Suicides in Connecticut, Nationally Increase in Recent Years, Extending Trend
/The number of Americans who die by suicide has climbed to more than 40,000 deaths annually, according to data from the Centers for Disease Control and Prevention. Between 2007 and 2012, total annual suicide deaths increased in all but two states, and twenty states recorded increases of more than 20 percent – including Connecticut, where the suicide rate increased 36 percent in the five-year period. Connecticut had 368 suicides in 2012, compared with 271 in 2007, which was the lowest number in the state since 2002. Suicide is the 10th leading cause of death in the United States, according to the CDC. The data, through 2012, indicated that the rate of suicides in Connecticut ranked the state 44th in the nation, according to the National Center for Health Statistic as published in Governing Magazine.
In Connecticut, the age-adjusted rate of 9.9 per 100,000 population is below the national rate of 12.5, and well below states including Utah (21.0), New Mexico (21.3) and Montana (22.6). New York (8.3) and New Jersey (7.4) had the lowest suicide rates among their population. The number of suicides has increased in New York and decreased in New Jersey in recent years.
Nationwide, the number of suicides has been steadily increasing each year for more than a decade. In 2012 there were 40,600 deaths by suicide reported, compared with 34,598 in 2007, an increase of 17 percent, and 29,350 in 2000.
Research hasn’t linked a single prevailing factor to steadily rising rates, according to published reports. But some of the more commonly cited culprits, according to Governing magazine, are the downturn in the economy, prescription drug abuse and returning veterans suffering from post-traumatic stress disorder. About half of suicides nationally are committed with firearms, according to CDC data.

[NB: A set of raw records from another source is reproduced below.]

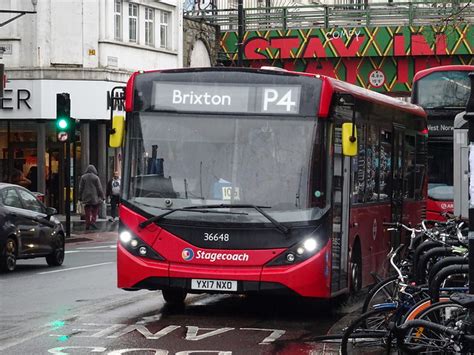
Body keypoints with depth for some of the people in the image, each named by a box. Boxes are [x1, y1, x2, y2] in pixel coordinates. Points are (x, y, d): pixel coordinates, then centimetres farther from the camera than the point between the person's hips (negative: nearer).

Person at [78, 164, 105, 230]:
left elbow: (81, 188, 8)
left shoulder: (83, 177, 3)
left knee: (87, 212, 6)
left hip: (86, 197, 3)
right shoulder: (96, 178, -4)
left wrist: (80, 197, 15)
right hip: (94, 197, -3)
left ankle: (87, 225, 5)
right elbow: (99, 188, -2)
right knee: (95, 210, 8)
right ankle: (93, 221, -9)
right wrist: (102, 197, 5)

Suicide increases are especially apparent in what some have described as the Suicide Belt, a region stretching from Idaho down to Arizona and New Mexico where self-inflicted deaths are more prevalent, according to Governing. Some site the relative lack of access to mental health care as a possible contributing factor.
From the 2012 CDC data, men were about four times more likely than women to take their own lives. Women, however, are about three times more likely than men to attempt suicide. From 1986 to 2000, suicide rates in the U.S. dropped from 12.5 to 10.4 suicide deaths per 100,000 people in the population. Over the next decade, however, the rate generally increased, and was at 12.5 percent by 2012.